In 2001 and 2002, the health department had collected results from 16,042 children and 15,755 children, respectively. But in 2003, results from only 9,229 children were on file with the department.

After the lead problem was reported in January 2004, Brown and her deputies from the CDC questioned city health officials about why they had fewer tests. They responded that some labs did not report test results of low lead levels.

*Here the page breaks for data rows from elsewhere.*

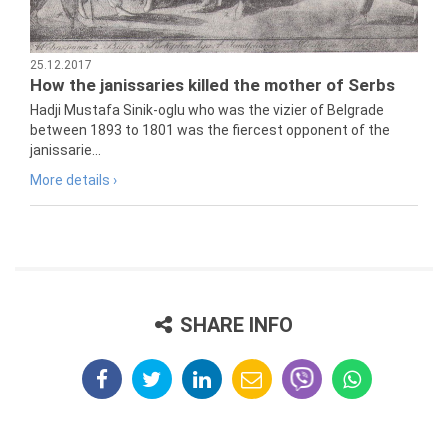
25.12.2017
How the janissaries killed the mother of Serbs
Hadji Mustafa Sinik-oglu who was the vizier of Belgrade
between 1893 to 1801 was the fiercest opponent of the
janissarie...
More details ›
SHARE INFO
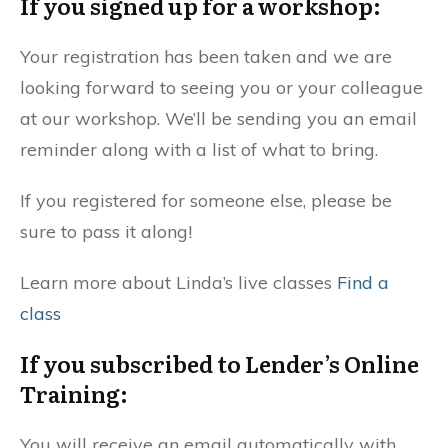
If you signed up for a workshop:
Your registration has been taken and we are
looking forward to seeing you or your colleague
at our workshop. We’ll be sending you an email
reminder along with a list of what to bring.
If you registered for someone else, please be
sure to pass it along!
Learn more about Linda’s live classes
Find a
class
If you subscribed to Lender’s Online
Training:
You will receive an email automatically with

Brown told The Washington Post this year that she believed that the missing data would probably not affect the findings in her paper because they did not involve high lead readings.

On Monday, CDC officials said that Brown did not ask for the data because labs are required to report to the District. "CDC has no authority to require that laboratories report directly to it," according to the CDC statement.

John Rosen, a pediatric expert on lead and the head of the lead-poisoning prevention program at Montefiore Medical Center in the Bronx, expressed surprise that officials drew conclusions based on data they knew was incomplete and did not seek the missing data from the labs.

"This is unacceptable science, and it's unacceptable public health, and the losers are the children who may suffer a lifetime from elevated lead exposure," he said.

The 2003 test results suggested that the incidence of dangerous lead exposure was falling in the District, a decline cited in a George Washington University paper.

William Walker, the chairman of the D.C. Water and Sewer Authority board, said that he could not comment about data he had not seen or how health agencies performed in 2003 but that he is eager to learn more about the House panel's findings.

"If this is true -- that there are a lot more kids with elevated lead -- it's of great concern to us," Walker said. "We're going to look at the data and see what the committee comes out with in their investigation and respond accordingly."